--- Text ---

Chris Jenkins (born 14 August 1988) is a Welsh professional boxer who held the British and Commonwealth welterweight titles between 2019 and 2021.

Amateur career 

Jenkins represented Wales at the 2011 World Amateur Boxing Championships in Baku, Azerbaijan. He also represented his country at the 2007 World Amateur Boxing Championships in Chicago
He also won a gold medal at the Canada Cup

He has also won three Welsh senior titles.

Professional career 

Chris Jenkins turned professional in 2012, signing with Neath based boxing manager/promoter Paul Boyce. He is currently being trained by Ronnie Morris and Jimmy Broomfield at the Cwmgors Boxing Club. His first professional fight took place at the Oceana Nightclub, Swansea, against Aberystwyth based fighter Russell Pearce. Chris won by a technical knockout in second round

The Prizefighter competition was broadcast live on Sky Sports from York Hall, Bethnal Green on 6 July 2013.
To win the competition Jenkins, fighting for the first time outside Wales as a professional, beat Tony Owen and Eren Arif both on points decisions in the early stages. He then defeated Southern Area champion Danny Conner in a-round-and-a-half to claim the Prizefighter trophy and a cheque for £34,000 (£32,000 for the win and an extra £2,000 for stopping his opponent).

On 7 September 2013 Jenkins fought the Frenchman Laurent Ferra on the Ricky Burns bill in Glasgow. The fight went the full distance with Chris winning on points (60–55 on the scorecard). Ferra proved to be a tough and durable opponent in a hard and competitive fight, however Jenkins outmatched his opponent in both skill and speed. Jenkins did suffered a cut above the left eye due to a head clash, but this was kept under control by cuts man Jimmy Broomfield and it did not seem to noticeably affect his performance.

On 1 February 2014, Chris, in what was only his thirteenth fight as a professional, won the WBC International belt at the Motorpoint Arena, Cardiff. He featured on the undercard of the Matchroom Sports 'Reloaded' show. Chris beat the former French Champion Christopher Serbire convincingly on points over ten rounds. This fight marked a step up for Chris as he had only boxed up to six rounds previously.

--- Supplied information ---

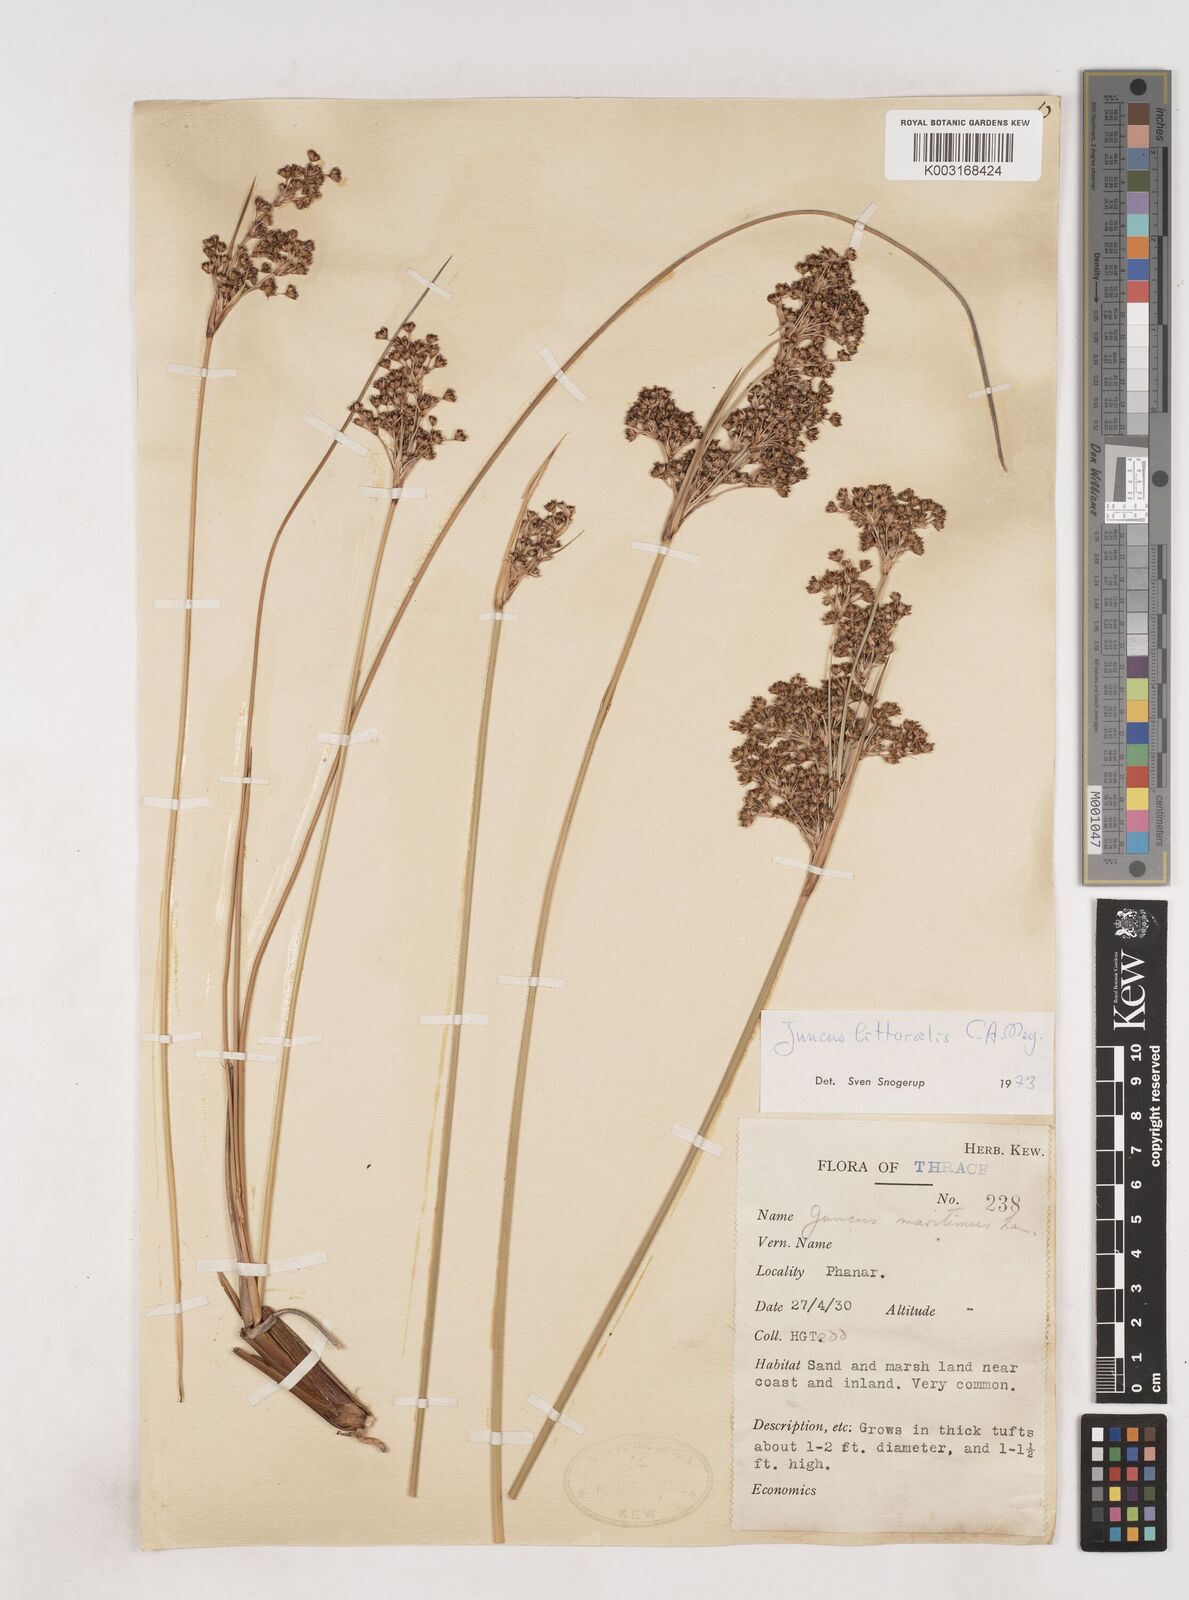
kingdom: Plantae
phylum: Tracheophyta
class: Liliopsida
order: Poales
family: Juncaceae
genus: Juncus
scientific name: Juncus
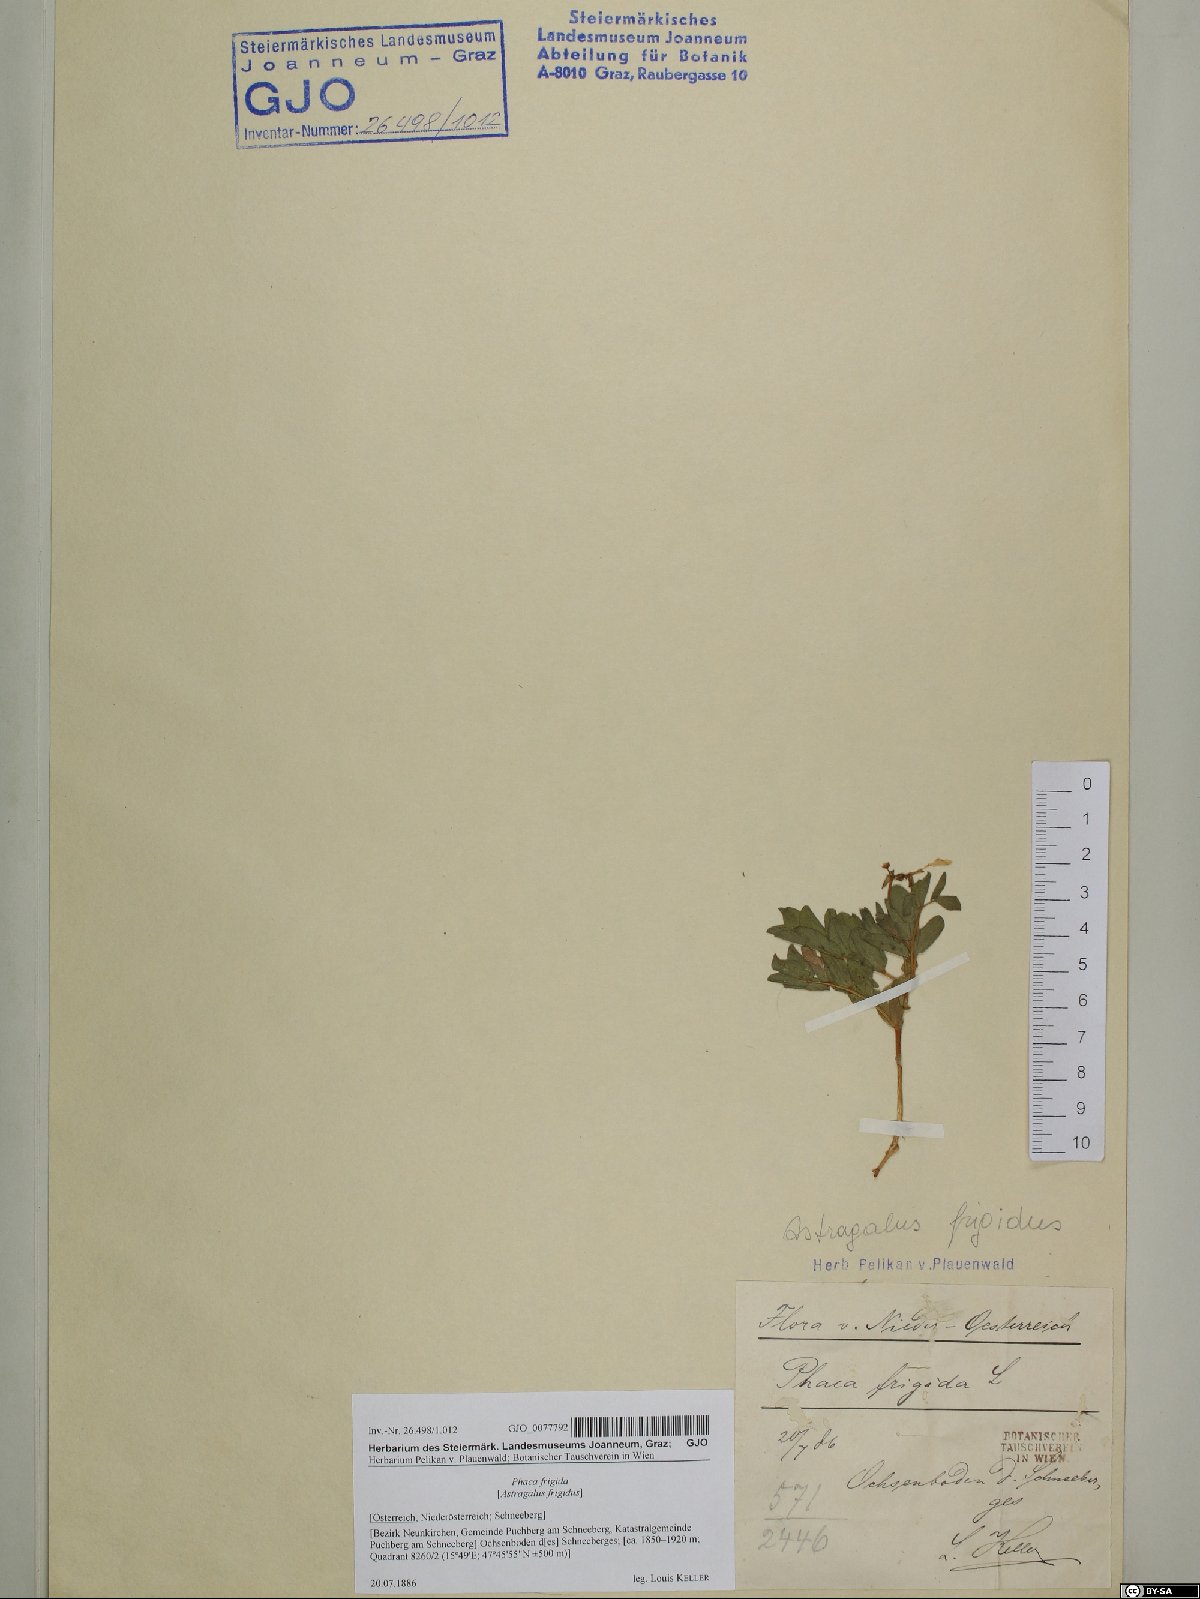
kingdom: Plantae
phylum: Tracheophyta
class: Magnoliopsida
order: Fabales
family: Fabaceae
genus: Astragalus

---
--- Supplied information ---

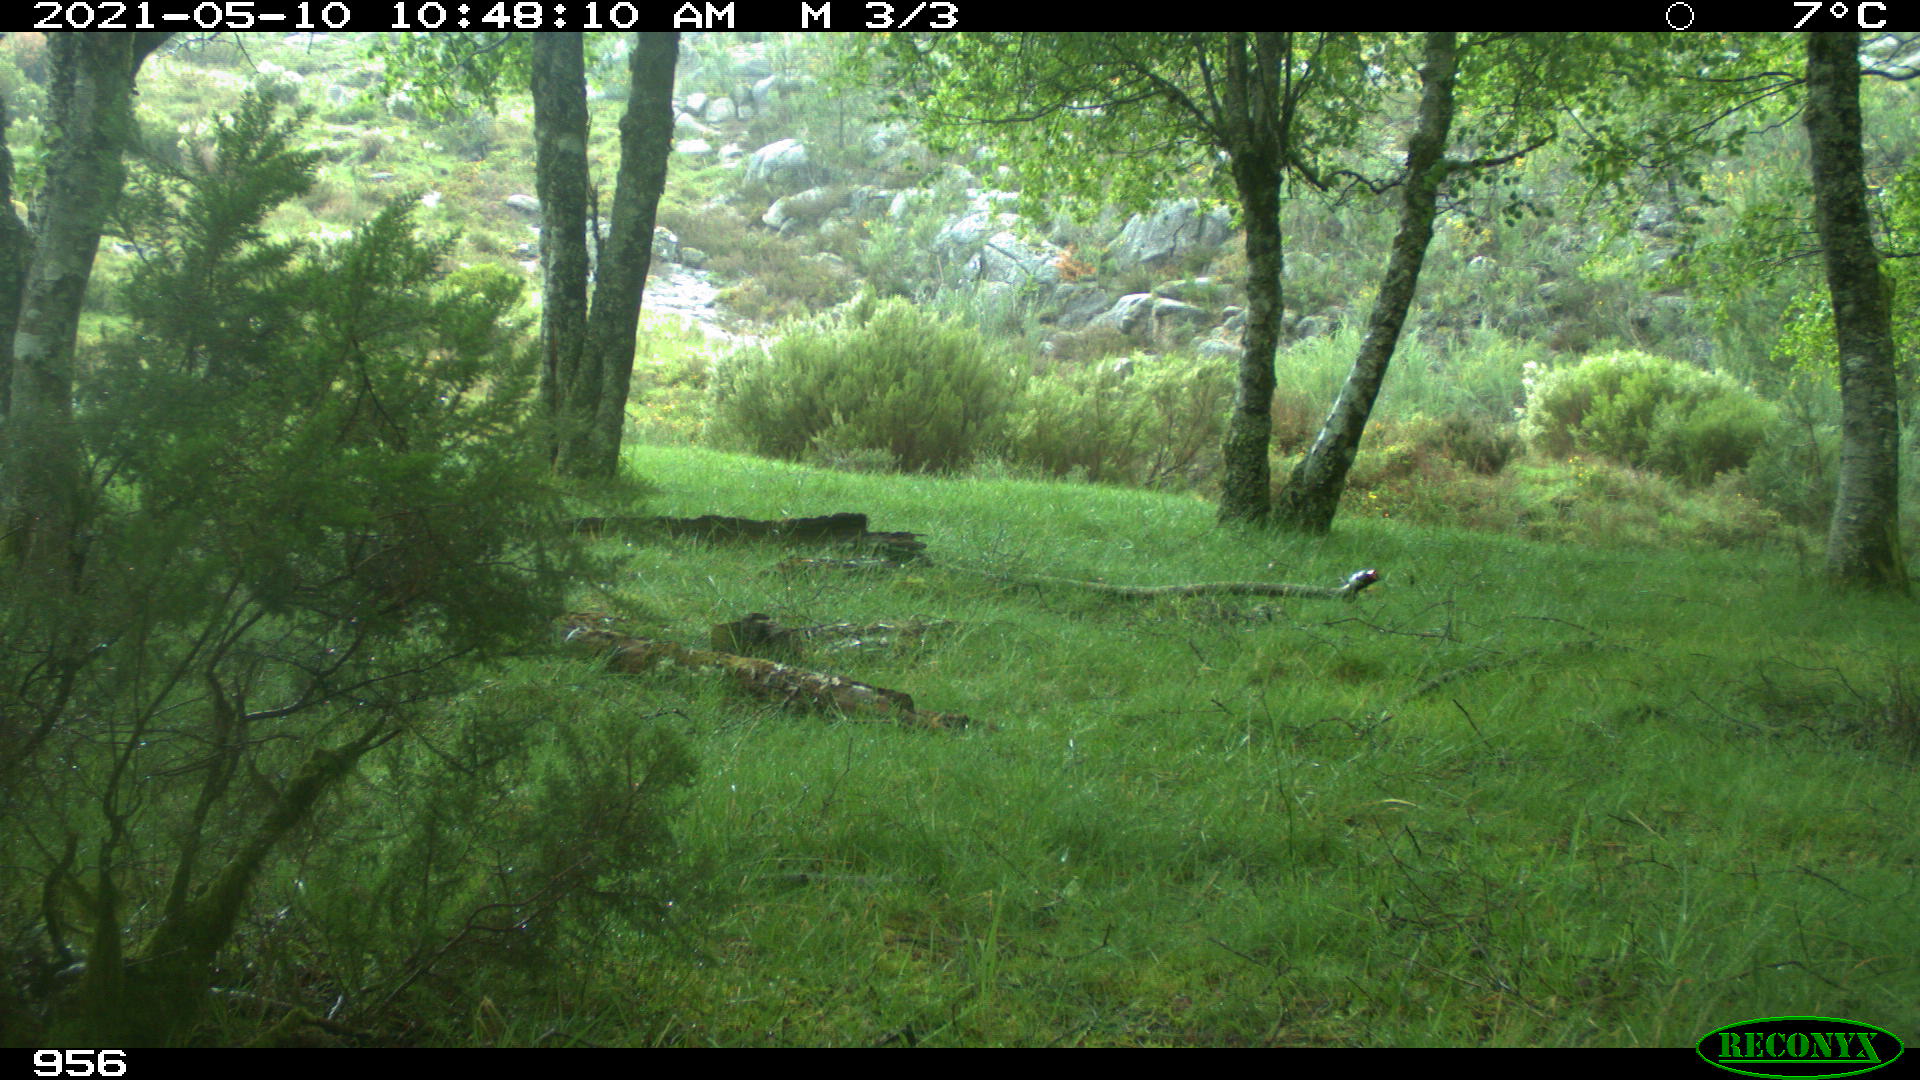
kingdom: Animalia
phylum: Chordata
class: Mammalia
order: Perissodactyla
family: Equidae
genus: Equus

---

Exercise directions
Write the next part of the article on the boxer Chris Jenkins, picking up after its last sentence. The records are unrelated material and have no connection to the article on the boxer Chris Jenkins.

Right answer
On the undercard of the 'Welsh Pride' show, which took place on 21 March 2014 at the Merthyr Leisure Centre, Chris dispatched of Bulgaria's Asan Yuseinov in just half a round. A stinging left to the body caused Yuseinov to collapse to the canvas and he couldn't beat the referee's count.

On 17 May 2014 at Cardiff's Motorpoint Arena, Chris defeated the cagey Nicaraguan fighter (based in Barcelona, Spain) Miguel Aguilar on points, over six rounds. Chris won every round convincingly. The fight featured on the Matchroom's 'The Second Coming' bill, which included the return to the ring of Nathan Cleverly and an official eliminator for the WBC featherweight title for Lee Selby.

Jacek Wylezol from Poland was his next opponent. The bout took place at the Rhydycar Leisure Centre in Merthyr Tydfil on 24 October 2014. Jenkins quickly dispatched of Wylezol in one round with a ferocious body shot.

After the original fight had to be reschedule from 23 January 2014 in Manchester (due to the cancellation of the main event, Anthony Crolla v Richar Abril), Jenkins is now due to fight the Scottish veteran Willie Limond for his British title. The fight will take place on 28 March 2015 in Sheffield. Chris Jenkins became British Champion of the welterweight division  on the 8 of March 2019 upsetting the odds and defeating Johnny Garton in the Royal Albert Hall.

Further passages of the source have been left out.